— Text shown —
Sysomos
- Type: Private
- Founded: 2007
- Founder: Nick Koudas, Nilesh Bansal
- Headquarters: Toronto, Canada
- Services: social media analytics, social media monitoring
- Website: www.sysomos.com

= Sysomos =

Social media analytics company

Sysomos Inc. is a Toronto-based social media analytics company owned by Outside Insight market leaders Meltwater. The company developed text analytics and machine learning technologies for user generated content, and served 80% of the top agencies and Fortune 500.

== History ==

Sysomos was founded by Nilesh Bansal

and Nick Koudas. The company is a spinoff of the University of Toronto research project BlogScope. The BlogScope project, which started in 2005, resulted in creation of the underlying content aggregation and analysis engine commercialized by Sysomos. The company raised venture capital in 2008 and was acquired by Marketwire in 2010.

The company's original flagship product, Media Analysis Platform (MAP), mines and analyzes content from social media or user-generated content to create a picture of media coverage.

Sysomos launched its flagship offering MAP in Sept 2007, followed by addition of Heartbeat to its product suite in 2009. In addition to the two main products, the company released FourWhere, a free location-based social search service that mashes up Foursquare in March 2010.

The company also offers Sysomos Heartbeat which provides social media monitoring and engagement capabilities to communication professionals, brand managers and customer support groups. In 2013, Heartbeat was extended to add publishing components to deliver a complete end-to-end social media marketing platform.

On July 6, 2010, it was announced that Marketwire, a press release distribution company, had acquired Sysomos. After the acquisition, Sysomos founders Nick Koudas and Nilesh Bansal, left Sysomos to start Aislelabs.

In February 2015, Sysomos split from Marketwired, as an independent company, and appointed Adnan Ahmed as the new CEO.

In March 2015, newly independent Sysomos launched a redesign for its Heartbeat product and a new API for its MAP product. In the same year, the company acquired Expion. In September 2016, Peter Heffring was announced as the new CEO. In April 2017, Sysomos showcased a new unified platform offering new insights.

In April 2018, media monitoring firm Meltwater announced it had acquired Sysomos. The CEO of Sysomos, Peter Heffring, said the company will continue to operate as an independent unit of Meltwater. Heffring will run the social analytics division of Meltwater.

== Reports ==

Their "Inside Twitter" series of reports is the most extensive third-party survey on Twitter's growth and demographics. Another extensive survey regarding the top 5% of most active Twitter users found that over 25% of all tweets are machine created. The report also confirms Twitter's international growth.

Their "Inside Facebook Pages" report found that only four percent of pages have more than 10,000 fans, 0.76% of pages have more than 100,000 fans, and 0.05% of pages (or 297 in total) have more than a million fans. Their "Inside YouTube" reports focus more on video hosting services and YouTube.

— What to work on —
Translate this sentence from the Sysomos article into Spanish: "The company raised venture capital in 2008 and was acquired by Marketwire in 2010." Use nothing but the Sysomos article.

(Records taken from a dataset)
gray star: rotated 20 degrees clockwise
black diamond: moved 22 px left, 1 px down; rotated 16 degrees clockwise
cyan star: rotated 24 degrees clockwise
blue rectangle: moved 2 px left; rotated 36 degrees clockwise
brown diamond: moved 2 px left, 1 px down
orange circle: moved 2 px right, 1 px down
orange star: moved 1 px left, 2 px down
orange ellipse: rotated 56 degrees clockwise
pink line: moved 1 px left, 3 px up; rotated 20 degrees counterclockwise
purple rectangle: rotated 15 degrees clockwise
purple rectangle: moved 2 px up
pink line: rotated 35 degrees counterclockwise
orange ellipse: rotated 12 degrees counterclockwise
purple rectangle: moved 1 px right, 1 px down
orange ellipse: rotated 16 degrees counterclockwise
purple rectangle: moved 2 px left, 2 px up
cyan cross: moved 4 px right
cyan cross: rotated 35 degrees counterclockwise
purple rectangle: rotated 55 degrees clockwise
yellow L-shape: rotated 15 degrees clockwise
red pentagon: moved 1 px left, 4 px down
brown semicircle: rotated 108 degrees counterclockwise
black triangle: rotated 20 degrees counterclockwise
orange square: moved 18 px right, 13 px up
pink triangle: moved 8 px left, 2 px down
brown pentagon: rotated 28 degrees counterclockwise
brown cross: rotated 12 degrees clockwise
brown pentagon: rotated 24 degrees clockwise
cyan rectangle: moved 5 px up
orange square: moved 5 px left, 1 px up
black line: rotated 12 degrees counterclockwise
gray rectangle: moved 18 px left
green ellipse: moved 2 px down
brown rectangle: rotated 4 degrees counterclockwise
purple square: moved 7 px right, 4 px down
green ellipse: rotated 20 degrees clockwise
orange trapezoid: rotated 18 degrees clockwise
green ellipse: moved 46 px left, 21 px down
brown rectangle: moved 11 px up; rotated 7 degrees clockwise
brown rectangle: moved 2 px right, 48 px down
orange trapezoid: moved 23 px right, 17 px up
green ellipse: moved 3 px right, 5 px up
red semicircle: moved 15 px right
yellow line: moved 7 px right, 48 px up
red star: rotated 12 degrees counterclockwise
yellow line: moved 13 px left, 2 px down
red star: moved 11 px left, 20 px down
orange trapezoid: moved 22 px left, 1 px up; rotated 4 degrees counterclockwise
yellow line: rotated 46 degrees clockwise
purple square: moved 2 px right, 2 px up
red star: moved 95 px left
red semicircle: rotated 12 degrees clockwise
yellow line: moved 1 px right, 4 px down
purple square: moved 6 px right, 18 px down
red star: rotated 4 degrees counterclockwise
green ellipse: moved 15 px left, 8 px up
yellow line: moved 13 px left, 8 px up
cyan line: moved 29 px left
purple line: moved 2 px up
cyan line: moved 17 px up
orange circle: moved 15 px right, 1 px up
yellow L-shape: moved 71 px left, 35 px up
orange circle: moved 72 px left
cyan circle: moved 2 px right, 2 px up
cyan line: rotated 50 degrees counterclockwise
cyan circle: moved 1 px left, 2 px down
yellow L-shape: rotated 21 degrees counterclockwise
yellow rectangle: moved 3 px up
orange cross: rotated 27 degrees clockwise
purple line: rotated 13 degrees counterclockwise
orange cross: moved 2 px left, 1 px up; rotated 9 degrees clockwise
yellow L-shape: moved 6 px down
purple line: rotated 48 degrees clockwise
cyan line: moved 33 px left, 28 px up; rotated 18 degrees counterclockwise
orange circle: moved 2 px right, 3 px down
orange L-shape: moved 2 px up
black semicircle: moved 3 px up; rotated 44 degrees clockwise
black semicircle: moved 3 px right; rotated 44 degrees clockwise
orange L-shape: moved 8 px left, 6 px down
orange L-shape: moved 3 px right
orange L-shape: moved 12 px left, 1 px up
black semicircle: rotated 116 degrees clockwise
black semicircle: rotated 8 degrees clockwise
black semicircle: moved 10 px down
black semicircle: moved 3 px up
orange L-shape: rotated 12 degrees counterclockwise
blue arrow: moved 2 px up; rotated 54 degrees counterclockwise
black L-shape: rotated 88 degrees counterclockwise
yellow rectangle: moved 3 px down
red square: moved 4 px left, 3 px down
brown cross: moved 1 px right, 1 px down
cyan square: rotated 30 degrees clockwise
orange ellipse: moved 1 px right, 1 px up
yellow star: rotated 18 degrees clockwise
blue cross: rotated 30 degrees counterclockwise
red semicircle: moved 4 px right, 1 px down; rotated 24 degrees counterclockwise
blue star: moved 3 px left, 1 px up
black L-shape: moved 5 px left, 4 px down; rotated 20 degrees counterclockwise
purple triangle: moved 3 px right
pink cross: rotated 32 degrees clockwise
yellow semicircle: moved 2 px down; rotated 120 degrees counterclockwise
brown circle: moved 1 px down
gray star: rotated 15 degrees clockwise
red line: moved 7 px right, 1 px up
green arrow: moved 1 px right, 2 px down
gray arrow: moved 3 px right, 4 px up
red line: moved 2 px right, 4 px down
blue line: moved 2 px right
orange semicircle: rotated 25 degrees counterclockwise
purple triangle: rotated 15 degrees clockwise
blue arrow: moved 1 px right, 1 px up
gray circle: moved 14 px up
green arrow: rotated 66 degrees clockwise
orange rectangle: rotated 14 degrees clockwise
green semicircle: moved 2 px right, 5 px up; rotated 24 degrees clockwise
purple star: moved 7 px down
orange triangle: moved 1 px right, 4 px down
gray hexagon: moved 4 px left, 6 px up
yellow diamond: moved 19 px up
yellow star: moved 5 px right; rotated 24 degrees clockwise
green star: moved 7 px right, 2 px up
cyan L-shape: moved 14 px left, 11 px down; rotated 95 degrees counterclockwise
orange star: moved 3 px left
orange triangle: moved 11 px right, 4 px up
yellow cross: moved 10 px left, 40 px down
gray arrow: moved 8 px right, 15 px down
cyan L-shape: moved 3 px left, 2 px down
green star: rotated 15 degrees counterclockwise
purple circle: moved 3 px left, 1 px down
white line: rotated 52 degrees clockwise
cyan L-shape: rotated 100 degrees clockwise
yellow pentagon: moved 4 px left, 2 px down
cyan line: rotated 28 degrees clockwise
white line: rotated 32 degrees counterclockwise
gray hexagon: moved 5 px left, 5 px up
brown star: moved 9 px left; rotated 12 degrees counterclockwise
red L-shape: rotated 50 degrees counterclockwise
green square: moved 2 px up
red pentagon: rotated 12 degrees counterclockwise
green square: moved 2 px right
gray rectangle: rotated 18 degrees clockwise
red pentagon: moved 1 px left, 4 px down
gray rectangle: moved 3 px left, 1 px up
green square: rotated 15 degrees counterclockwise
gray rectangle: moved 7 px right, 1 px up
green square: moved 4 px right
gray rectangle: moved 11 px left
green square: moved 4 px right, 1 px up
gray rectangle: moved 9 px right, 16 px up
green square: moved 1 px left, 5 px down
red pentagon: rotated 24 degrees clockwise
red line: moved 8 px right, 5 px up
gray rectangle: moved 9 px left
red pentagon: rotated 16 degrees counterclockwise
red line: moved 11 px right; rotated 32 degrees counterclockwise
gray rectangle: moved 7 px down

— Solution below —
La empresa recaudó capital de riesgo en 2008 y fue adquirida por Marketwire en 2010.